Sunday, November 20, 2016

Tox Talks: Bath Salts

Author: Meaghan Mercer, MSIV
Western University of Health Sciences
AAEM/RSA Medical Student Council President '11-'12

Originally Published: Modern Resident October/November 2011

Walking onto my shift a few days ago, I heard shrieking coming from my pod, and I knew this would be an interesting night. I rushed over to find a female restrained by four police officers screaming that demons were out to get her. Witnesses reported that after snorting an unknown substance, the patient began running down the street, topless, yelling that something was after her. It required all four officers to control her and get her to the ED. She was agitated and combative, unwilling to answer questions, with a HR: 130, RR: 20, BP: 190/115, temp: 103, and an O2 saturation of 95% on room air. This was it, what I have been hearing so much about ... a bath salt ingestion.

There has been a recent insurgency of patients presenting to emergency departments across the country in an agitated delirium caused by a new designer drug called bath salts. On October 21st, the DEA issued a temporary one-year ban on methylenedioxypyrovalerone (MDPV), the main component of bath salts, classifying it as a schedule 1 substance. Manufacturers evade the restriction with minor alterations in the chemical structure, and bath salts are still available in gas stations, head shops and online.[1]

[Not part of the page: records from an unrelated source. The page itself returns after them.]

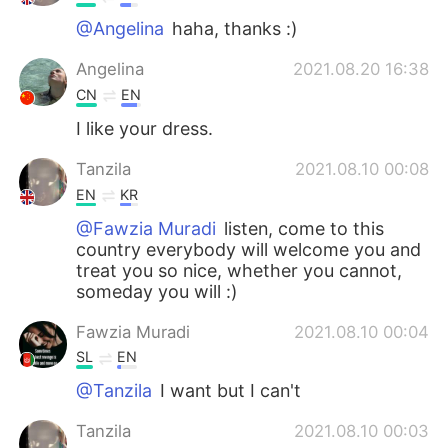
@Angelina
haha, thanks :)
Angelina
2021.08.20 16:38
CN
EN
I like your dress.
Tanzila
2021.08.10 00:08
EN
KR
@Fawzia Muradi
listen, come to this
country everybody will welcome you and
treat you so nice, whether you cannot,
someday you will :)
Fawzia Muradi
2021.08.10 00:04
SL
EN
@Tanzila
I want but I can't
Tanzila
2021.08.10 00:03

MDPV is a sympathomimetic that inhibits dopamine and norepinephrine reuptake causing a toxidrome similar to a PCP. The effects of this drug include hyperthermia, diaphoresis, mydriasis, tachycardia, HTN, arrhythmias, rhabdomyolysis and possibly cardiovascular collapse; more prominently though, they cause anxiety, agitation, paranoid delusions and combativeness, and self-destructive behavior is the predominate cause of death.[2]

There is no specific antidote for bath salts, and the treatment is supportive. After the ABC's have been addressed, the cornerstone of management is aggressive benzodiazepines to dampen the sympathetic effects and reverse life-threatening tachycardia and hyperthermia. If the tachycardia persists, consider an alpha-blocker, but avoid unopposed beta blockade.[3] Patients often require aggressive intravenous fluid administration to prevent kidney damage from rhabdomyolysis. Hyperthermia is common, with temperatures reportedly reaching 107 degrees, and cooling measures should be initiated.[4] Finally, keeping these patients in a dark, quiet area can help decrease agitation.


  1. Gussow, Leon MD. Toxicology Rounds: Giving New Meaning to 'Bed, Bath, and Beyond.' Emergency Medicine News: March 2011.
  2. United States Drug Enforcement Administration. Methylenedioxypyrovalerone, December 2010.
  3. Emergency department visits after use of a drug sold as "bath salts" -- Michigan, November 13, 2010-March 31, 2011. Morb Mortal Wkly Rep 2011.
  4. Scott Weingart: Bath Salts with Leon Gussow - EMCrit podcasts October 25, 2011.